I have to agree with Paul, above - concise and almost completely convincing (though I would love to see the 'bankers won't go abroad' point covered in more depth in a later post, since that's a crucial fulcrum of the whole argument).
Super post.

Luis Enrique

right ... but if this power stems from a co-ordination problem*, and this problem still has not been solved, that's why there's still a row about bonuses because for all the truths about how bankers don't really merit this money etc. the fact of the matter still remains that if RBS investment banking arm doesn't pay to retain its revenue generators, it won't retain them and it will suffer. As things stand it is in the commercial interests of banks to cough up ... hence there's still something to argue about.

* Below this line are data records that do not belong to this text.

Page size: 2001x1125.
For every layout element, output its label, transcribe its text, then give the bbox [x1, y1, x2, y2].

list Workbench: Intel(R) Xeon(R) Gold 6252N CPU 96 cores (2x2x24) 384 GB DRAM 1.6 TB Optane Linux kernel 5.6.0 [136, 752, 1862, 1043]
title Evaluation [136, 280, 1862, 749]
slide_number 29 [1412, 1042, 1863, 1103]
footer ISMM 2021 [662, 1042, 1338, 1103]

If there was some readily available solution to the problem, then there'd be less to row about.

* if no banks paid large bonuses, bankers couldn't blackmail their employers by defecting to rival banks. But banks cannot commit to not paying large bonuses because it's always in their individual interest to do so.

Luis Enrique

Also, I think the ''fallacy of composition'' is being misapplied here. It's true that all bankers cannot all flounce off at once, but that's not the point - individual bankers can always defect and individual banks cannot commit not to hire them, hence bonuses will be paid to bankers in strong bargaining positions. If the 'fallacy of composition' did mean you don't need to pay bonuses to retain bankers, why are they occur in the first place? You don't say ''footballers cannot all flounce off to other clubs at once, hence they don't need to be highly paid to retain their services''. What's more, did not the author of this very blog remind us off the difference between short-run and long run elasticities? Whole industries can move offshore, given time.

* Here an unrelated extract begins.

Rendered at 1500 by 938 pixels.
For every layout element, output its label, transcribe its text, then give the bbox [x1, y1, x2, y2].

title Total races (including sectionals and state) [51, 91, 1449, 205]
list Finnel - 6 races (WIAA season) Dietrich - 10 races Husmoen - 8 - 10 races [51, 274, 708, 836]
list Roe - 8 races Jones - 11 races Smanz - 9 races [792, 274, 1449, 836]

If this post means "why is there still a row about bankers' bonuses: it's obvious we need legislation to solve the coordination problem and stop them" then fine, but then we need to think about how to design that legislation so it cannot be subverted. But this post says nothing about how to design legislation.


The overwhelming problem is that those who make decisions, whether it be in government, or as a consultant/advisor never ever have to live with the consequences of the decisions they take. Unlike airline pilots or frontline soldiers.

It's easy to gamble when it's someone else's money.

In our town the Chief Executive and all the main officers live outside the area. If they screw the town over by introducing a disastrous traffic system and punitive parking charges so that no-one even goes shopping there, so that the town centre is a heady mix of charity shops and boarded up units.... well it's nothing to do with them is it? They never have to live with the consequences. Likewise bankers and government advisors.
A way must be found to make decision makers more accountable to us all.

alanm crisps

Shh...someone will realise that whatever it is I do isn't actually very difficult either!

(No bonuses or pay rise anyway).


Your argument may be correct to some extent however you fail to deal with the long term impact that an restrictive legislation will have on the banking system. Although the current crop of bankers may not move abroad, there will be little reason for the young to go into the profession. If this happens, in the future we could be importing bankers from other countries. Leaving racial prejudice out of this, there will still be negatives from importing labour; the main one is the amount of remmitence leaving the country. If our national income isnt at its full potential because of the increased remittances, the impact will be far greater than a couple of bankers getting bonuses for hardwork.